_EXERCISE MATERIALS_:
== Segment start ==
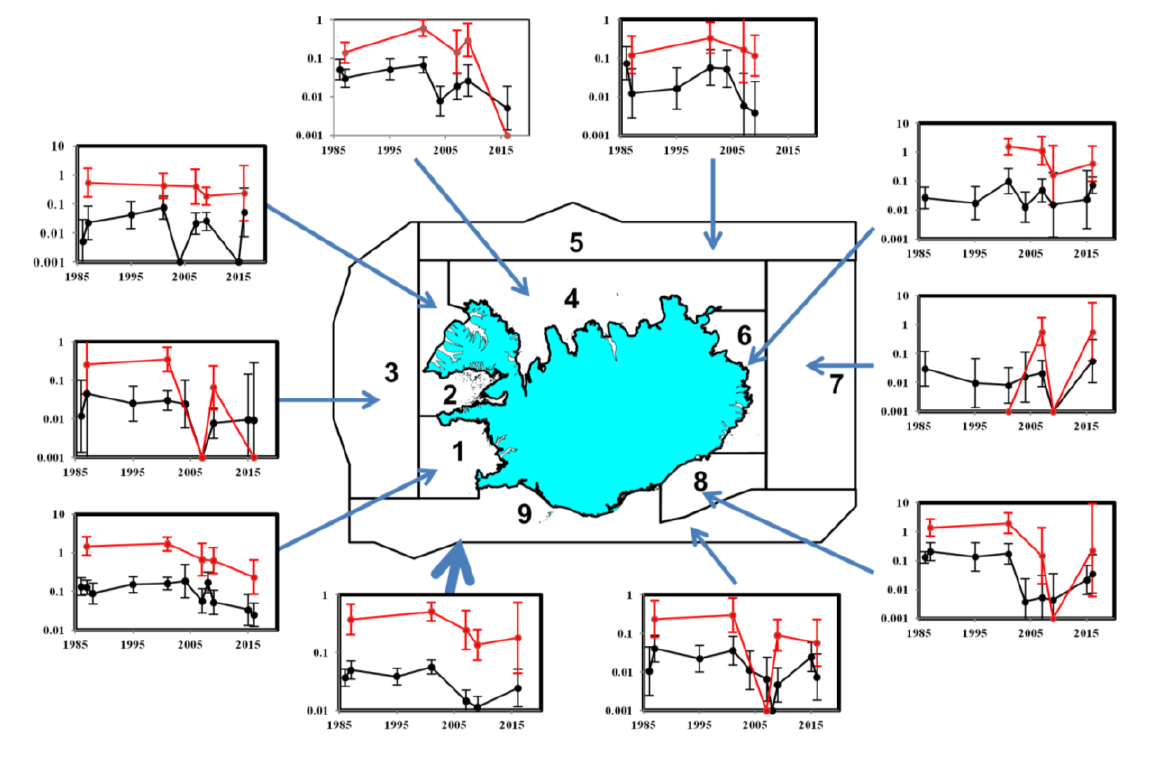
Figure 11. Trends in the relative abundance (black line, uncorrected line transect density, whales nm -2 ) and fully corrected density (red line) of common minke whales by stratum and for the entire survey area (thick arrow). Zero values of density are shown as the lowest value on the Y-axis. 95% confidence intervals are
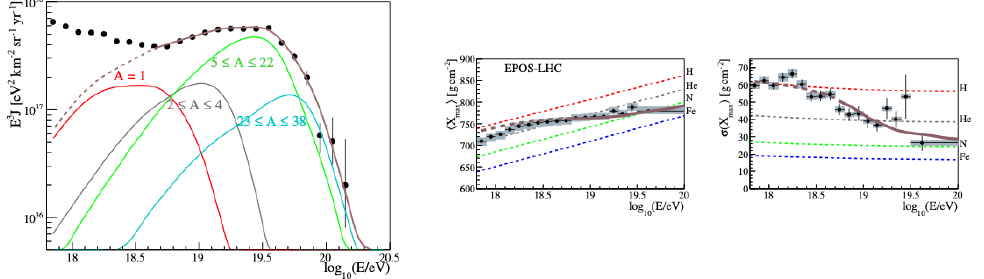
Figure 1. Left : Energy spectrum obtained with the best-fit parameters for [8]. Partial spectra are shown with di ff erent colors, total spectrum with brown. Full circles show the experimental spectrum. Right : average and standard deviation of the X max for data (full circles) and best-fit prediction (brown). Pure H (red), He (grey), N (green) and Fe (blue) are shown as dashed lines. Only the energy range where the brown lines are solid is included in the fit. From [8].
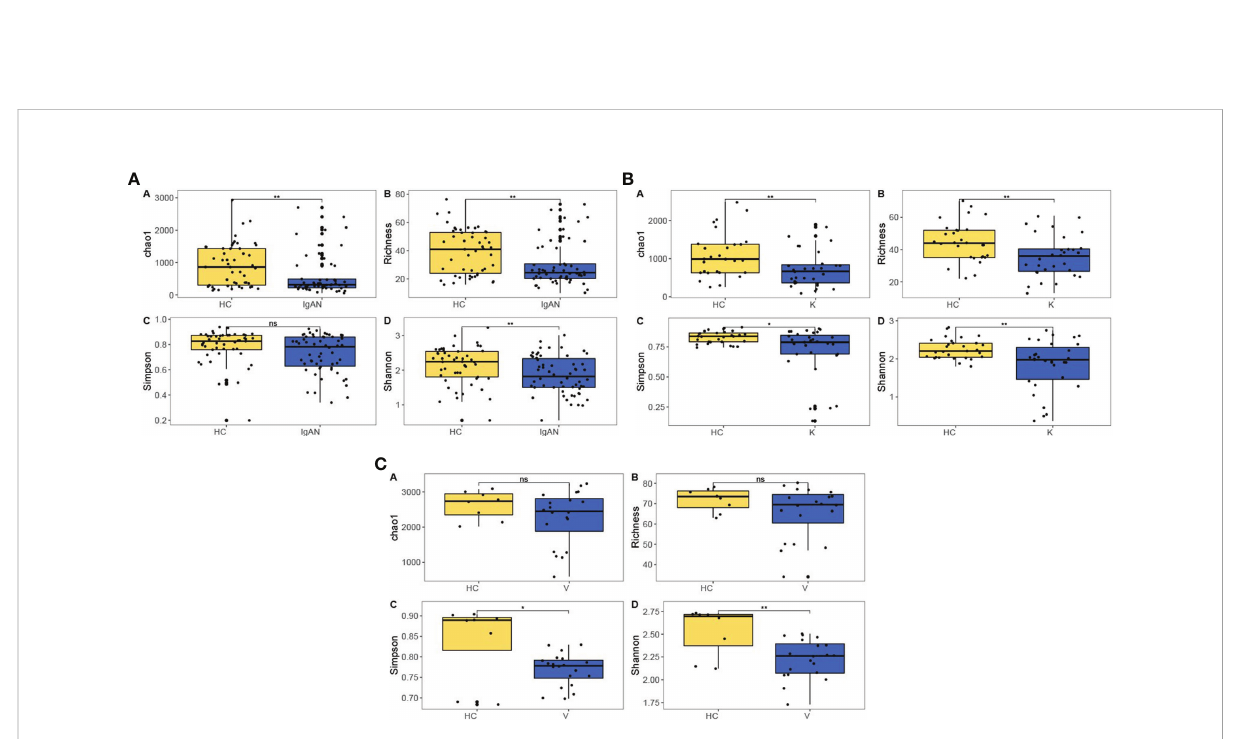
FIGURE 3 Intestinal fl ora richness and diversity in IgAN (A) , KD (B) and IgAV (C) . *P<0.05, **P<0.01, ns (no signi fi cance)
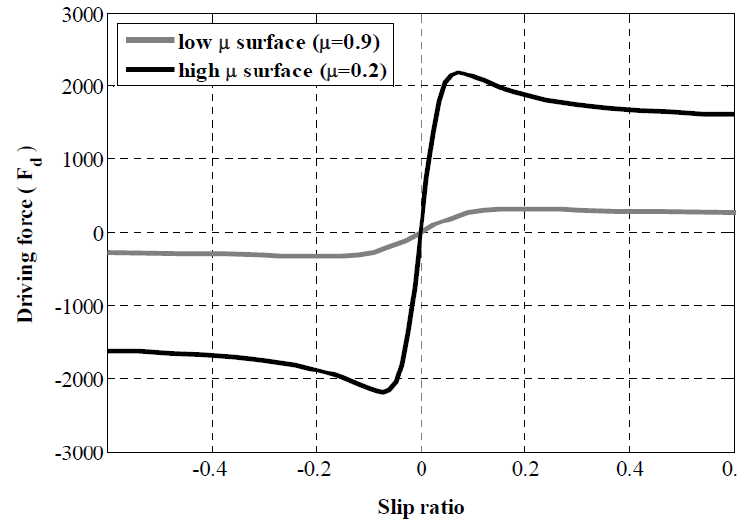
Figure 1. Vehicle driving force and slip ratio relationship [11].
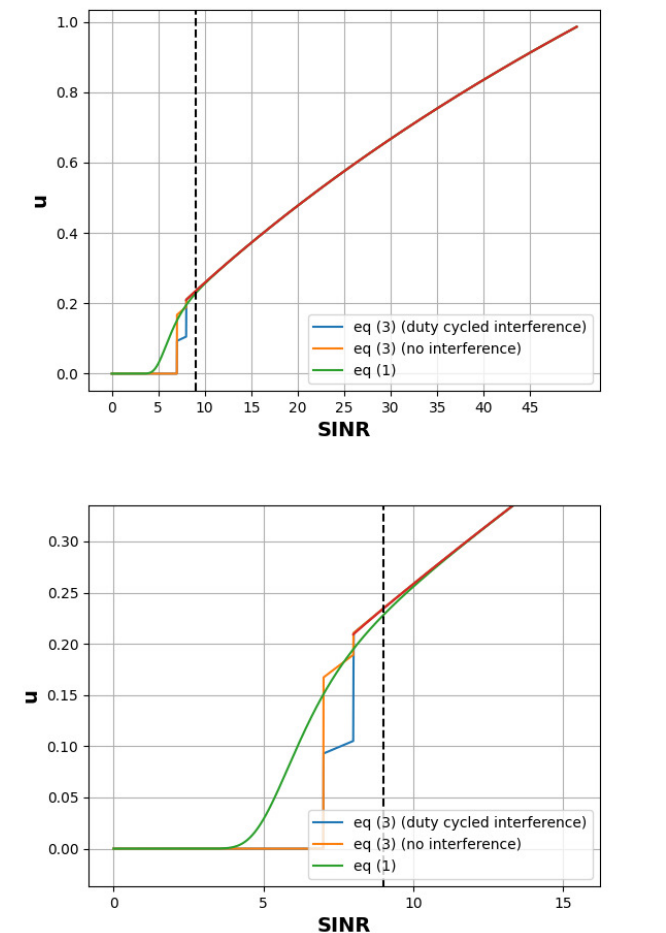
Figure 5. Utility as a function of SINR γ i , j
== Segment end ==
_ACTIVITY_: Print the listing verbatim; no pictures.

_ANSWER BELOW_:
Figure 11. Trends in the relative abundance (black line, uncorrected line transect density, whales nm -2 ) and fully corrected density (red line) of common minke whales by stratum and for the entire survey area (thick arrow). Zero values of density are shown as the lowest value on the Y-axis. 95% confidence intervals are
Figure 1. Left : Energy spectrum obtained with the best-fit parameters for [8]. Partial spectra are shown with di ff erent colors, total spectrum with brown. Full circles show the experimental spectrum. Right : average and standard deviation of the X max for data (full circles) and best-fit prediction (brown). Pure H (red), He (grey), N (green) and Fe (blue) are shown as dashed lines. Only the energy range where the brown lines are solid is included in the fit. From [8].
FIGURE 3 Intestinal fl ora richness and diversity in IgAN (A) , KD (B) and IgAV (C) . *P<0.05, **P<0.01, ns (no signi fi cance)
Figure 1. Vehicle driving force and slip ratio relationship [11].
Figure 5. Utility as a function of SINR γ i , j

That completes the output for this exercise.